* **Exercise aim**
Pick up the interview with Rosellen Brown about The Lake on Fire after its last sentence and carry it forward.

Thursday, March 14, 2019| Permalink

By Na'amit Sturm Nagel

It’s rare to find a book that combines Victorian literature and Jewish literature, the two genres I love most, so I consider Rosellen Brown’s Lake on Fire to be a great gift. While the writing is fresh and new, Brown draws on older structures and stories to create layers of depth. The novel, which takes place at the end of the nineteenth century, contains undertones of Sholem Aleichem and nods to the flawed concept of the American Dream.

Na’amit Sturm Nagel: The Lake on Fire not only takes place in the Victorian era but reads like a Victorian novel. Was that intentional? Did any Victorian writers or books inspire you?

Rosellen Brown: Yes, the style of it is very nineteenth-century. It has long, intricate sentences, unlike my other books. People have compared it to other novels of the time, which is very nice. I really tried to write the book in a style compatible with the time I was writing about.

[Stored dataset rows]
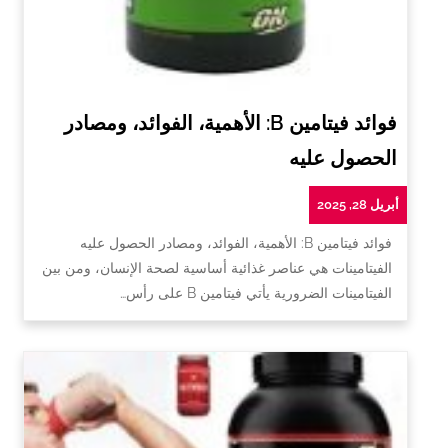
فوائد فيتامين B: الأهمية، الفوائد، ومصادر
الحصول عليه
أبريل 28, 2025
فوائد فيتامين B: الأهمية، الفوائد، ومصادر الحصول عليه
الفيتامينات هي عناصر غذائية أساسية لصحة الإنسان، ومن بين
الفيتامينات الضرورية يأتي فيتامين B على رأس…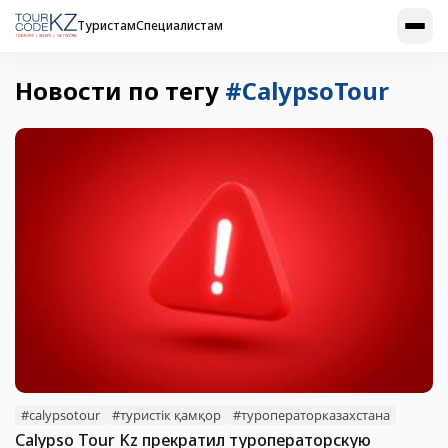
Туристам
Специалистам
Новости по тегу
#CalypsoTour
#calypsotour
#туристік қамқор
#туроператорказахстана
Calypso Tour Kz прекратил туроператорскую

* **Output for this task**
One book which inspired The Lake on Fire is Theodore Dreiser’s Sister Carrie—a miserably written book, but fascinating and a great story. I was looking for an epigraph for The Lake on Fire and came across this wonderful sentence in the book: “When a girl leaves her home at eighteen, she does one of two things. Either she falls into saving hands and becomes better, or she rapidly assumes the cosmopolitan standard of virtue and becomes worse.”

NSN: Can you speak to the idea of your novel as a fairy tale? While, as a whole, the book seems anti-fairy tale, the characters still have their own versions of fairy tale endings. Were you trying to create a new form of a fairy tale?

RB: That kind of lurked in the background. The girl arrives from the cinders, the ashes, and actually does end up in the palace. But the difference is she doesn’t strive for it, it just happens. If you want to tell a realistic Cinderella story, maybe this is the way it would go. There’s a big difference between someone who actively pursues their fairy tale ending, like Sister Carrie, and someone to whom it happens.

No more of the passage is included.